The Spy Who Came in from the Cold

The Criterion Collection release of The Spy Who Came in from the Cold is so immaculate that the previous Paramount release is rendered unwatchable. Paramount’s presentation turns out to be extensively speckled-white speckles in the black areas of the screen and black speckles in the white areas of the screen-as well as being grainy and having a fairly noisy soundtrack. The black-and-white picture on the Criterion release is slick, smooth and spotless, and the monophonic sound is vivid. Since Martin Ritt’s 1964 spy thriller is dependent upon mood and atmosphere to sustain its appeal as it lays the foundation of its narrative, Criterion’s version is far more involving and far more effective. It isn’t just that the movie looks and sound nicer. It’s a better movie.

Richard Burton stars as a British agent who pretends to defect in order to discredit a counterpart in East Berlin, but even that is giving away too much of the clever plot. Claire Bloom is an innocent love interest who becomes ensnared in the ruse. Running 112 minutes, the film has a casual pace, but it builds upon it effectively, so that the long conversational scenes never feel inert or aimless. It should also be noted that there is a scene set in a strip club, but unlike countless other scenes in spy movies and crime films that are set in strip clubs, the characters are truly peeling off layers of truth and teasing one another during their meeting as the stripper does her thing behind them.

The film appears on the first platter and is accompanied by optional English subtitles and a trailer. The picture is in letterboxed format only, with an aspect ratio of about 1.85:l and an accommodation for enhanced 16:9 playback.

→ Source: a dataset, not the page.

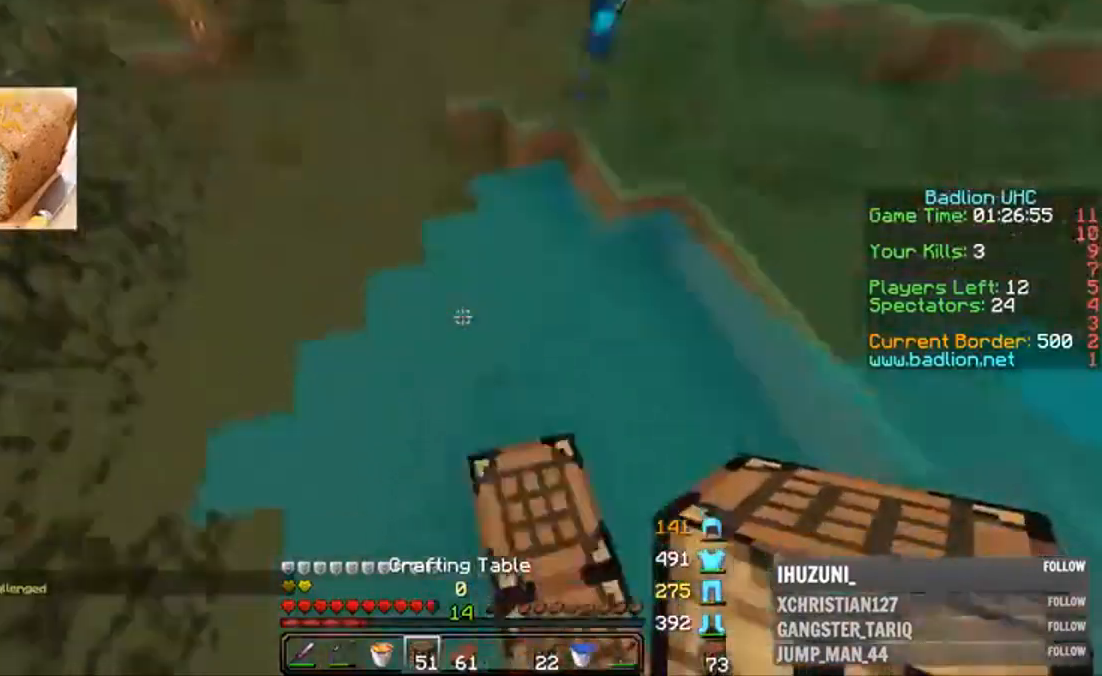
{"keys": ["w"], "mouse": [], "events": [[100, "mouse_right", "down"], [200, "mouse_right", "up"]]}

The second platter contains an outstanding 2008 interview with author John Le Carré about both the book and the film. He was actually called to the set by Ritt to act as a buffer between the director and Burton, and is full of marvelous gossip about the shoot and what went on behind the scenes. But he also provides an incisive, detailed analysis of the film’s plusses and minuses, as well as the aspects of it that reflect reality and the aspects that do not. It is rare that you get to hear an author speak both intelligently and without pretense about a film adaptation of his work, and the segment is spellbinding.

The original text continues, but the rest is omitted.